-- Opening Marker --

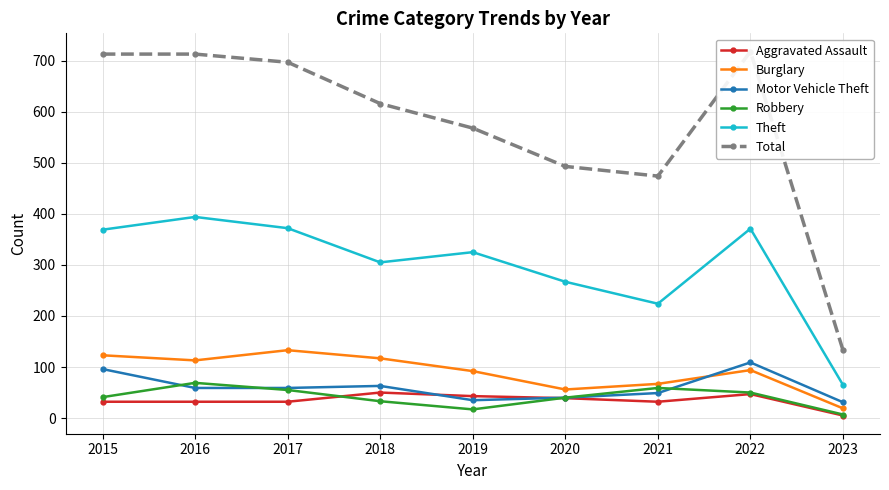

True or false: Aggravated Assault has more than 2 interior local peaks.

False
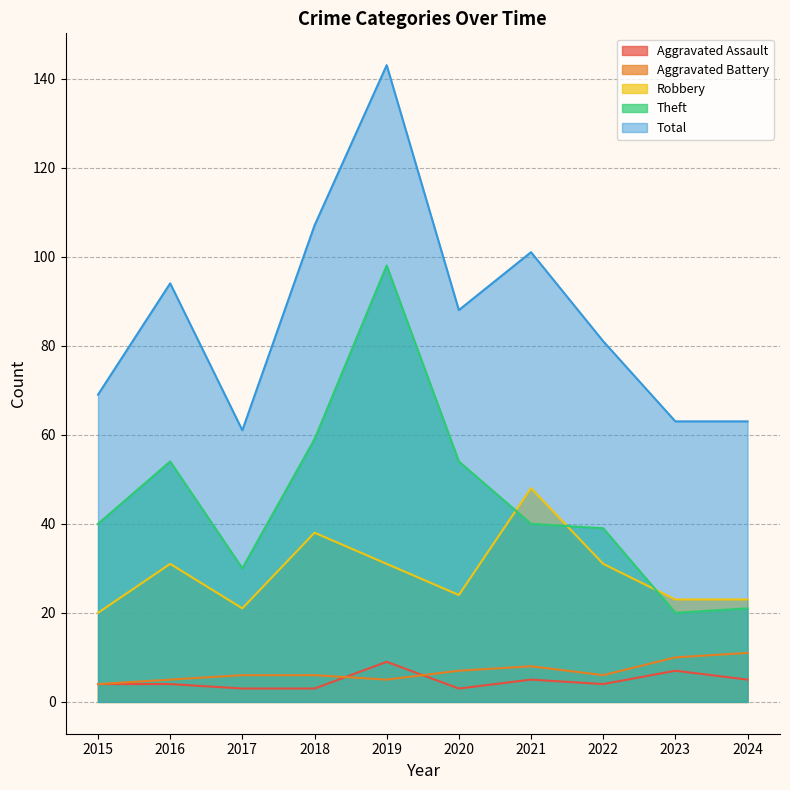

What are all the series names shown in the legend?

Aggravated Assault, Aggravated Battery, Robbery, Theft, Total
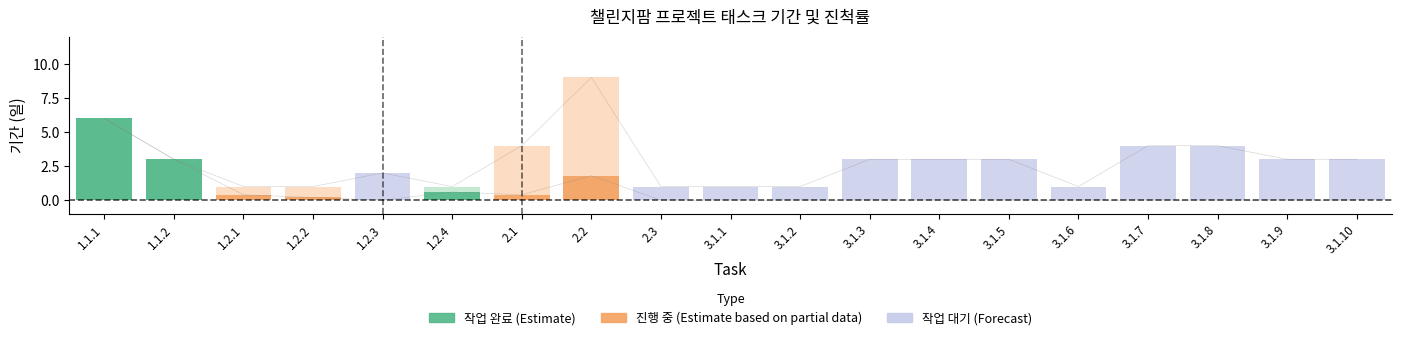

What is the difference between the maximum and second lowest values?

8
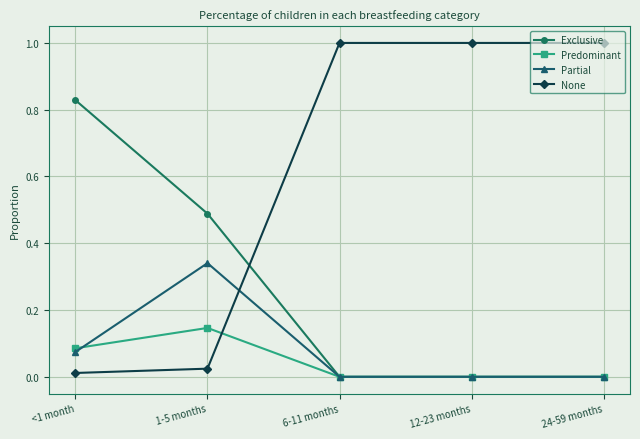

At which category does Partial reach its first local peak?

1-5 months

-- Closing Marker --

Directions: Extract all the text lines from the records above, character for character and in their original order, and omit the pictures.

Written solution:
True or false: Aggravated Assault has more than 2 interior local peaks.

False

What are all the series names shown in the legend?

Aggravated Assault, Aggravated Battery, Robbery, Theft, Total

What is the difference between the maximum and second lowest values?

8

At which category does Partial reach its first local peak?

1-5 months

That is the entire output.